Lysophosphatidic acid increases mesangial cell proliferation in models of diabetic nephropathy via Rac1/MAPK/KLF5 signaling

Abstract

Mesangial cell proliferation has been identified as a major factor contributing to glomerulosclerosis, which is a typical symptom of diabetic nephropathy (DN). Lysophosphatidic acid (LPA) levels are increased in the glomerulus of the kidney in diabetic mice. LPA is a critical regulator that induces mesangial cell proliferation; however, its effect and molecular mechanisms remain unknown. The proportion of alpha-SMA(+)/PCNA(+) cells was increased in the kidney cortex of db/db mice compared with control mice. Treatment with LPA concomitantly increased the proliferation of mouse mesangial cells (SV40 MES13) and the expression of cyclin D1 and CDK4. On the other hand, the expression of p27(Kip1) was decreased. The expression of Kruppel-like factor 5 (KLF5) was upregulated in the kidney cortex of db/db mice and LPA-treated SV40 MES13 cells.
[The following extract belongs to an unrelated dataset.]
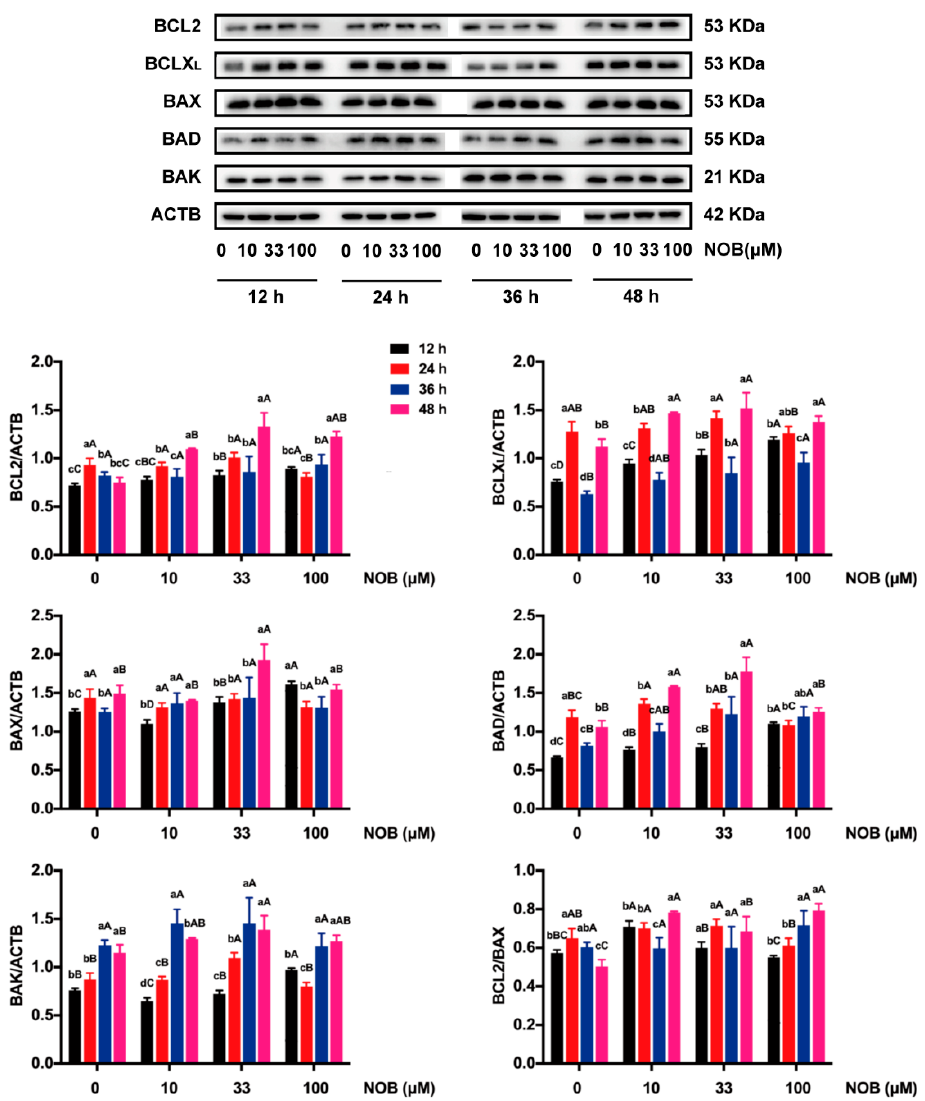
Figure 7. The effect of NOB on expressions of selected members of the B cell lymphoma 2 (BCL2) family genes of BeWo cells. B cell lymphoma 2 (BCL2) family genes in this study included BCL2, BCLX L , BAX, BAD, and BAK. The ratio of BCL2/BAX was calculated. The protein expressions of selected members of the BCL2 family genes were estimated by Western blot. ACTB was used as an internal control, and the relative protein expression was the ratio of target protein to ACTB. Data were summarized as mean ± SD, n = three independent experiments. At the same NOB treatment dose, different lowercase letters represent significant differences at different treatment times, p < 0.05. At the same treatment time, different capital letters represent significant differences at different NOB doses, p < 0.05, one-way ANOVA, using Duncan’s multiple range test.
RNAi-mediated silencing of KLF5 reversed these effects and inhibited the proliferation of LPA-treated cells. Mitogen-activated protein kinases (MAPKs) were activated, and the expression of early growth response 1 (Egr1) was subsequently increased in LPA-treated SV40 MES13 cells and the kidney cortex of db/db mice. Moreover, LPA significantly increased the activity of the Ras-related C3 botulinum toxin substrate (Rac1) GTPase in SV40 MES13 cells, and the dominant-negative form of Rac1 partially inhibited the phosphorylation of p38 and upregulation of Egr1 and KLF5 induced by LPA. LPA-induced hyperproliferation was attenuated by the inhibition of Rac1 activity. Based on these results, the Rac1/MAPK/KLF5 signaling pathway was one of the mechanisms by which LPA induced mesangial cell proliferation in DN models.